Li revealed this amid the announcement that Xiamen Airlines (XiamenAir) cancelled all the direct flights between Jinjiang in the southeastern Chinese province of Fujian and Davao City for the whole month of February until further notice.
In a press conference at the Chinese consular office, Li said the last batch of Chinese tourists were flown Sunday to Manila for assistance by their embassy in returning to China.
“We have already sent Chinese tourists visiting the Davao and Mindanao areas during the Spring Festival (Chinese New Year) back to China (via Manila). By the latest contact with local travel agencies here in Davao, they reported to me that no Chinese tourists are remaining in Davao,” he said.
Chinese tourists usually stay in Davao from three days to one week, Li said.
The envoy did not give a figure on the Chinese tourists who visited the city for the Chinese New Year, which was celebrated on January 25.
He noted the Chinese tourists were not compelled to leave Davao, but were only “advised” since the lifting of the suspension of the Davao-Jinjiang flights is still uncertain.
“The Jinjiang-Davao-Jinjiang flights for the whole month of February are cancelled. If they want to stay, they might not be able to go back to China (this month coming from Davao),” he said.
Xiamen Airlines opened the twice weekly Jinjiang-Davao-Jinjiang direct flights on December 18, 2018, following the signing of the sisterhood agreement between the two cities to enhance bilateral relations, trade and tourism.
Data from the City Tourism Office showed that Chinese tourists in Davao City surged to 14,934 last year, or an increase of 37.93 percent from 10,827 recorded in 2018, making China the second biggest market of Davao’s tourism industry.

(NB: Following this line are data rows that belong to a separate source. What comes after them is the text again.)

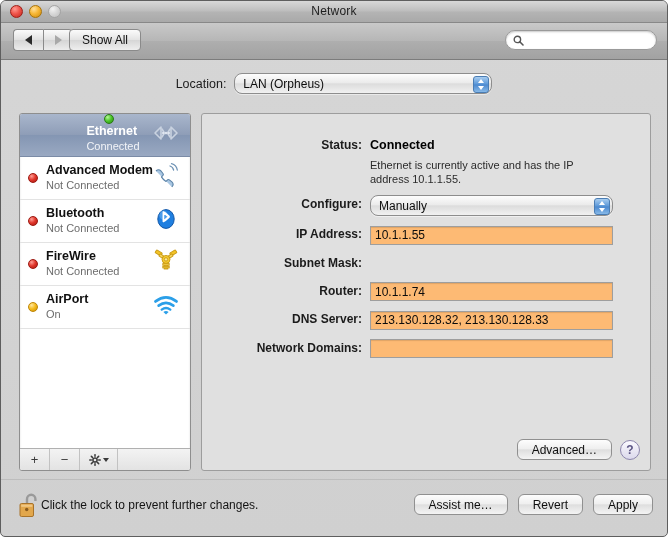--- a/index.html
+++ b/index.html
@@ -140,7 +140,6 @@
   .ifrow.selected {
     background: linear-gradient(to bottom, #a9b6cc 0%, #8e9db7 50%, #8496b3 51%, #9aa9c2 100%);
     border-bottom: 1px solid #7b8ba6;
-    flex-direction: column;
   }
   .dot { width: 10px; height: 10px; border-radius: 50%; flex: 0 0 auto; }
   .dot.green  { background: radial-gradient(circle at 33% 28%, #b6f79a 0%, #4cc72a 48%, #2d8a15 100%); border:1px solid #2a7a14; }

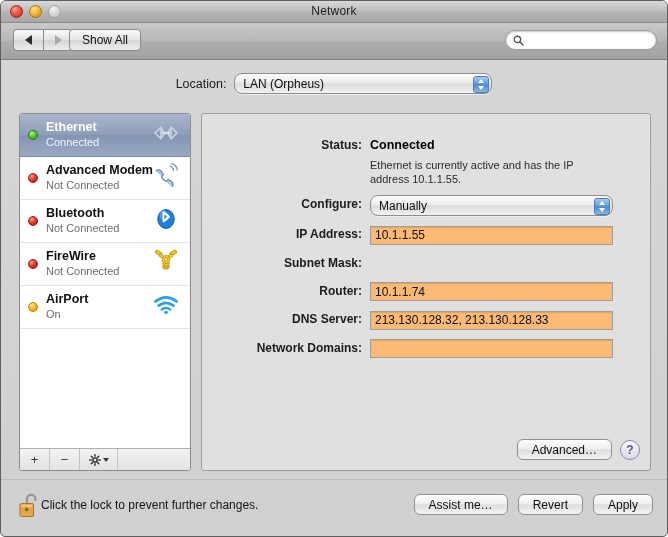--- a/index.html
+++ b/index.html
@@ -188,7 +188,7 @@
   .status-desc { font-size: 11px; color: #2b2b2b; line-height: 14px; margin-top: 3px; width: 235px; }
   .tfield {
     width: 243px; height: 19px;
-    background: #fdba74;
+    background: #15803d;
     border: 1px solid #9e9e9e;
     font-family: "Liberation Sans", sans-serif;
     font-size: 12px; color: #0c0c0c;

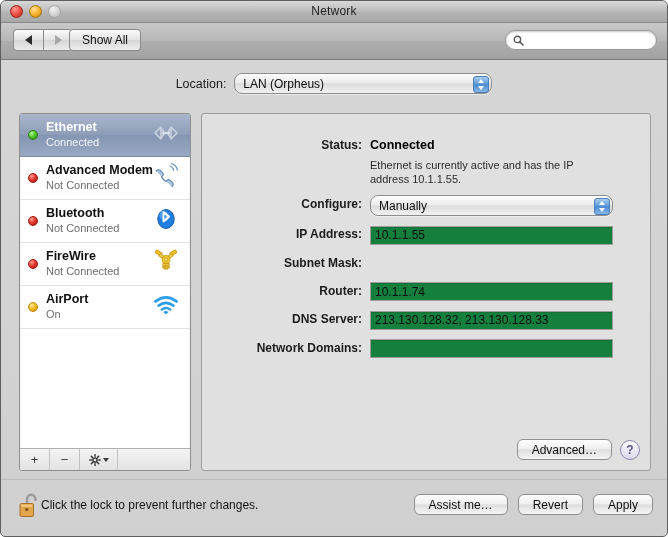--- a/index.html
+++ b/index.html
@@ -402,7 +402,7 @@
             <div class="fvalue"><input type="text" class="tfield" value="10.1.1.55" style=""></div>
           </div>
           <div class="frow">
-            <div class="flabel">Subnet Mask:</div>
+            <div class="flabel">Subnet Apply:</div>
           </div>
           <div class="frow">
             <div class="flabel">Router:</div>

The significant growth in the arrival of Chinese visitors dwarfed even that of Americans and Japanese last year.
Records showed that Americans, who topped the list, grew by just 3.36 percent from 21,324 in 2018 to 22,041 last year while the Japanese visitors grew only by 3.44 percent from 12,800 in 2018 to 13,241 in 2019.

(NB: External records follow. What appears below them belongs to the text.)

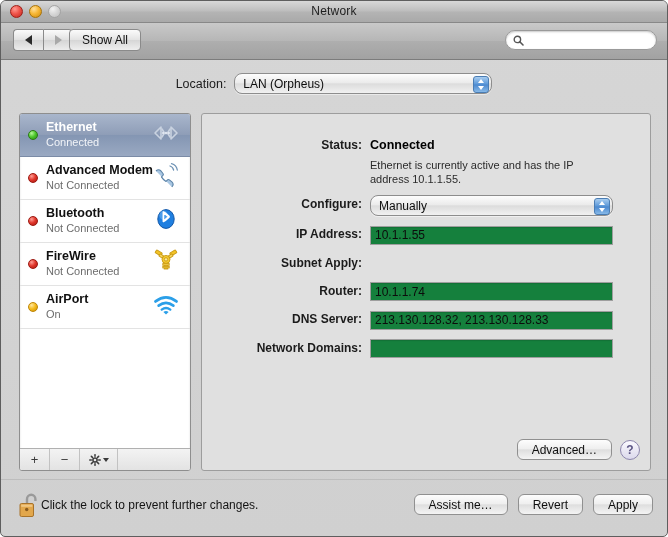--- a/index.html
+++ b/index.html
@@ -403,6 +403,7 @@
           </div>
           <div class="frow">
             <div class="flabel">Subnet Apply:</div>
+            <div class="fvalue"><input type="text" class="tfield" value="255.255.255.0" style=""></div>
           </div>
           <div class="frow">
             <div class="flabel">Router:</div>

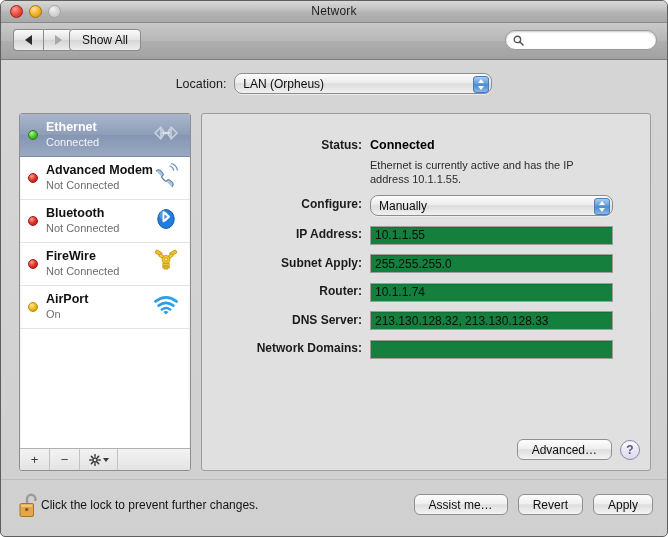--- a/index.html
+++ b/index.html
@@ -202,9 +202,9 @@
   .capsule {
     height: 21px; padding: 0 14px;
     background: linear-gradient(to bottom, #fdfdfd 0%, #efefef 46%, #dedede 52%, #f4f4f4 100%);
-    border: 1px solid #909090; border-radius: 6px;
+    border: 1px solid #909090; border-radius: 0;
     font-size: 12px; color: #0f0f0f;
-    display: flex; align-items: center; justify-content: center;
+    display: flex; align-items: center; justify-content: center; text-decoration: underline;
   }
   .helpbtn {
     width: 20px; height: 20px; border-radius: 50%;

Li said their consular office here “would continue normal operations” despite the notably fewer visa applications since the global outbreak of 2019-nCoV, which was first reported in Wuhan, China on December 31, 2019.
“Our work is still very normal but we want to follow both instructions from China and also the travel advisory of the local government as well as the Philippine national government. The number of visa applicants in our office is very small, in other respect, we are operating very normal,” he said.